Helping People to Move Into Good Jobs Through a Network of Partners | Markle
Helping People to Move Into Good Jobs Through a Network of Partners | Markle

Helping People to Move Into Good Jobs Through a Network of Partners

The Rework America Alliance is partnering with organizations nationwide to help workers from low-wage roles move into good jobs.

The Alliance is working with national organizations and their regional affiliates to lead this work in communities across the U.S. These organizations have the extensive networks and crucial local knowledge of the communities they serve to get support and resources to individuals who need it most. This includes Goodwill, National Urban League, RuralLISC and UnidosUS, their affiliates (listed below) and other local non-profits and workforce initiatives.

The Rework America Alliance expands to five new cities to help millions of workers move into good jobs.

A community focus to help job seekers

The Alliance is helping to establish community-wide support for job seekers by:

  • Sharing actionable job market insights on good jobs, in-demand locally and relevant to those who have been displaced during the pandemic.
  • Providing resources to worker-serving organizations so their career coaches and counselors can better support job seekers and help them identify good jobs and effective training aligned to those jobs.
  • Working with employers to change the way they source and hire worker so they open opportunities to more job seekers and access a more diverse talent pool.
  • Supporting the development of community-wide networks dedicated to connecting job seekers to good jobs with opportunity for advancement and economic mobility.
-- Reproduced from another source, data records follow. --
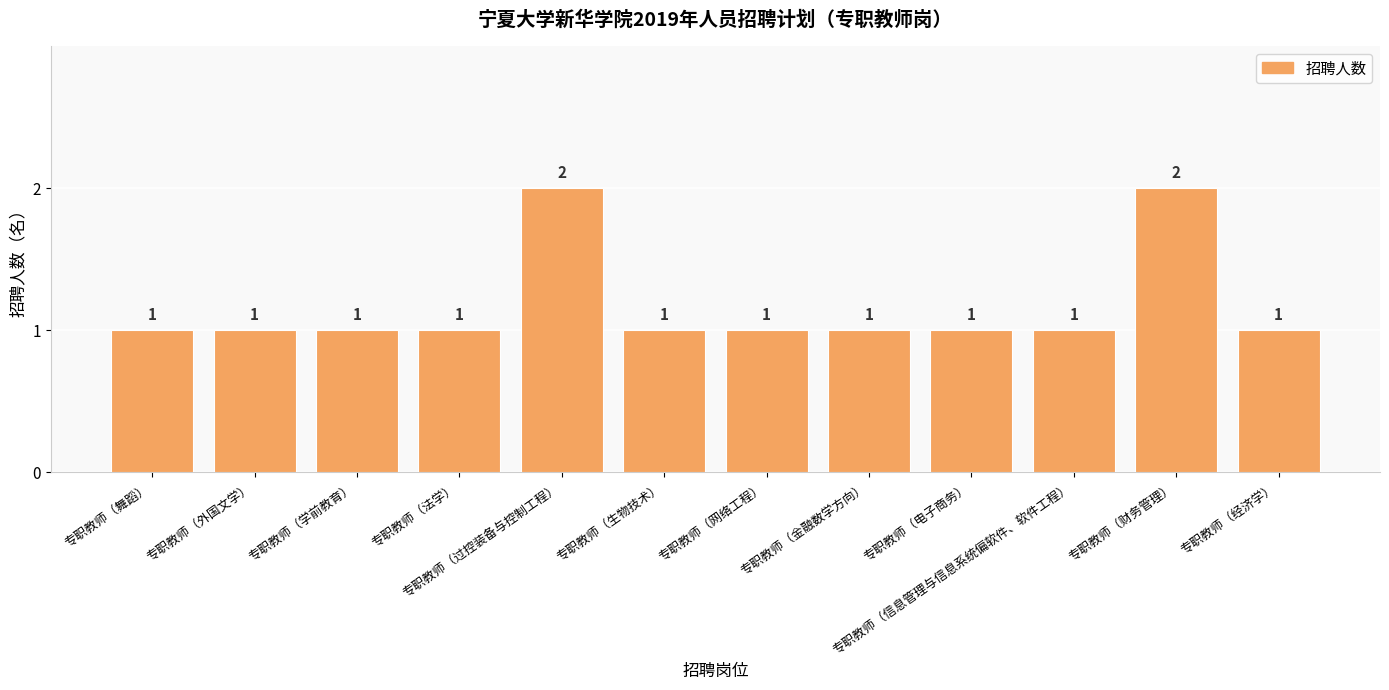

What is the difference between the second highest and minimum values?

1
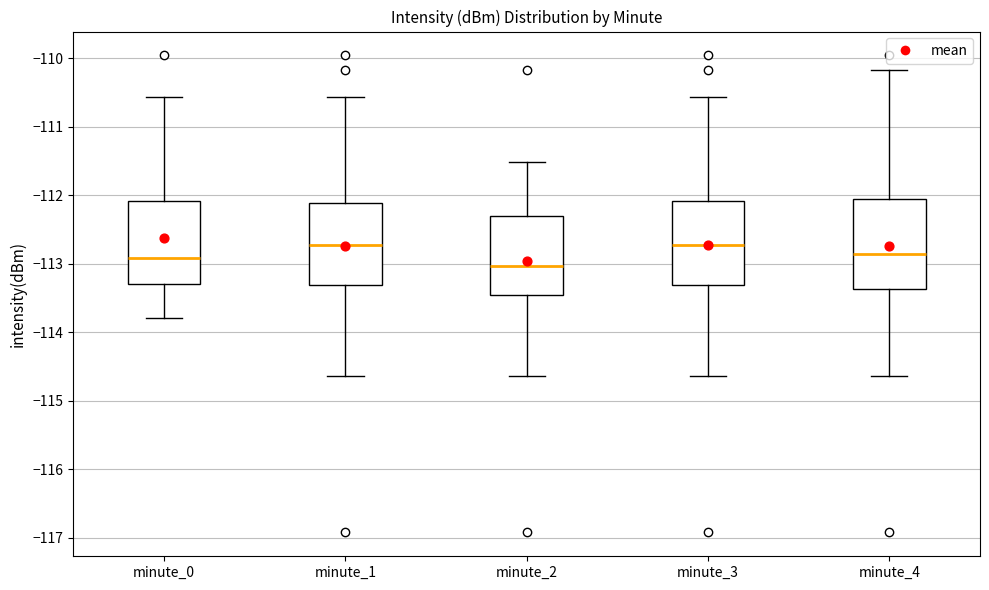

Where is the upper edge of the box for minute_2 on the y-axis? The values are not printed on the chart, so give them approximately, as read against the axis.

-112.3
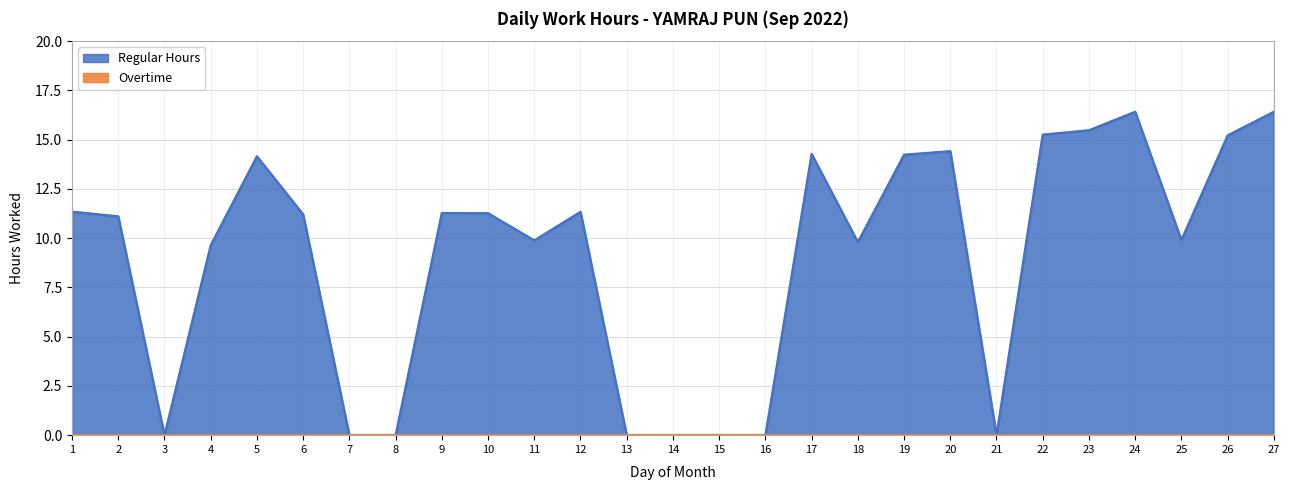

True or false: there are more than 0 points higher than both neighbors.

True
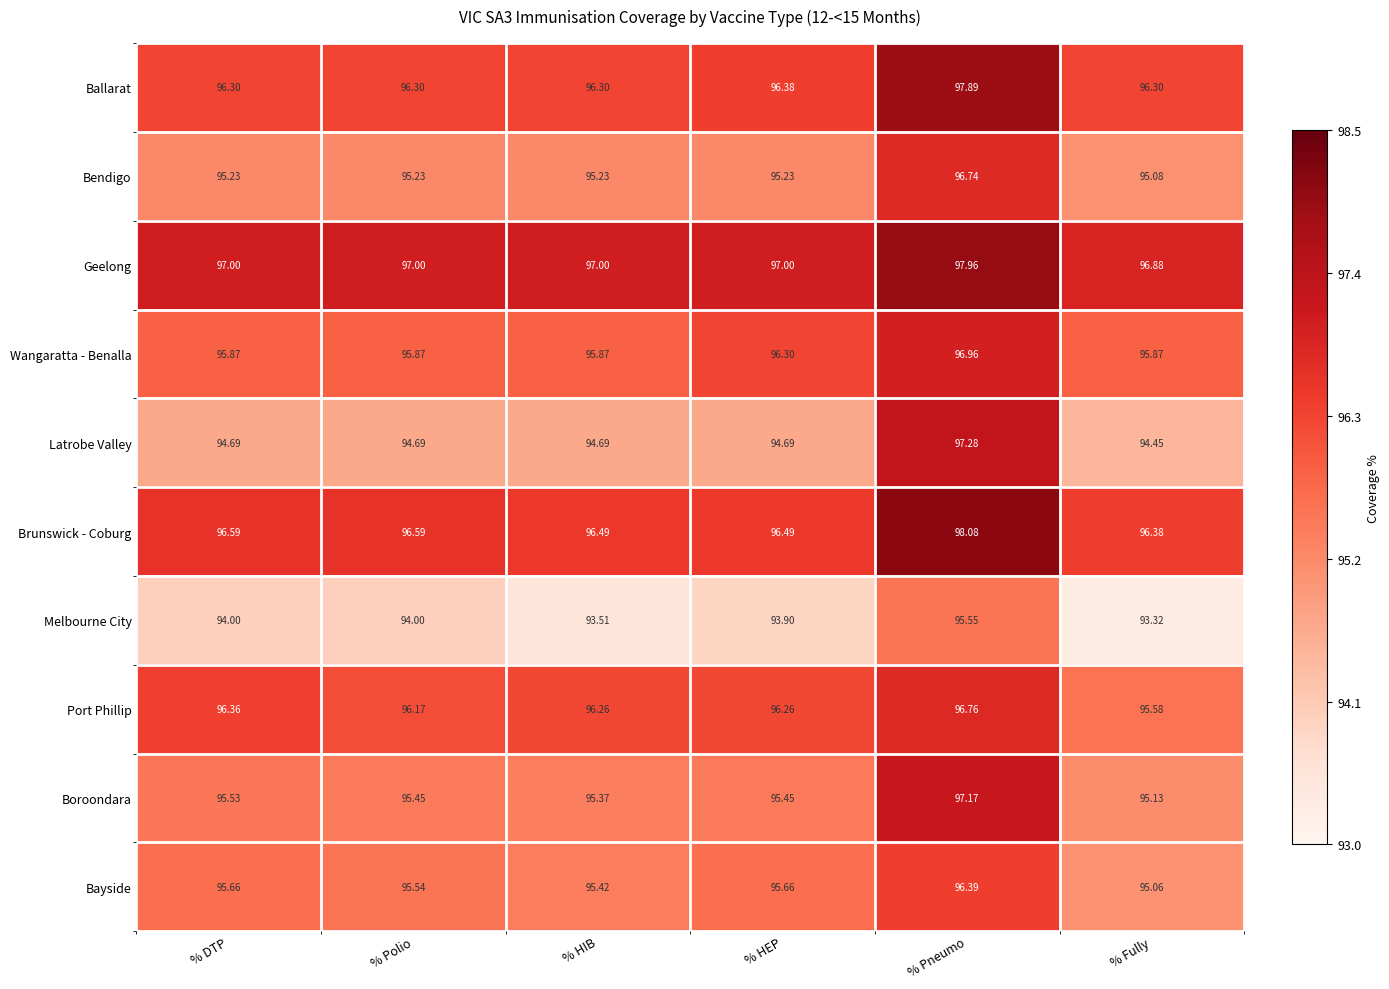

Which category has the highest value in the Boroondara series?

% Pneumo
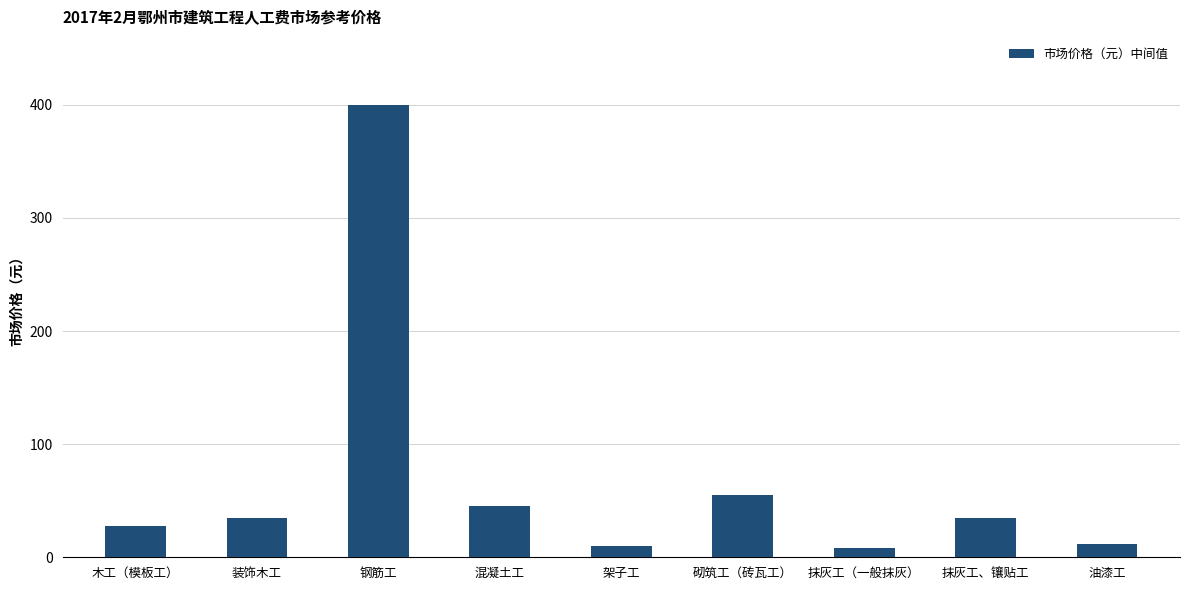

What is the ratio of the value at 架子工 to the value at 混凝土工?

0.2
The initial regions and organizations leading efforts locally are:

Our work also continues in the states of Indiana and Colorado building on previous successful collaborations.

Supporting state workforce leaders

The Alliance is also supporting state workforce leaders through the Rework America State Network, a non-partisan collaboration of 30 governors and the mayor of the District of Columbia, to transform the labor market at a scale and pace not possible through individual state actions.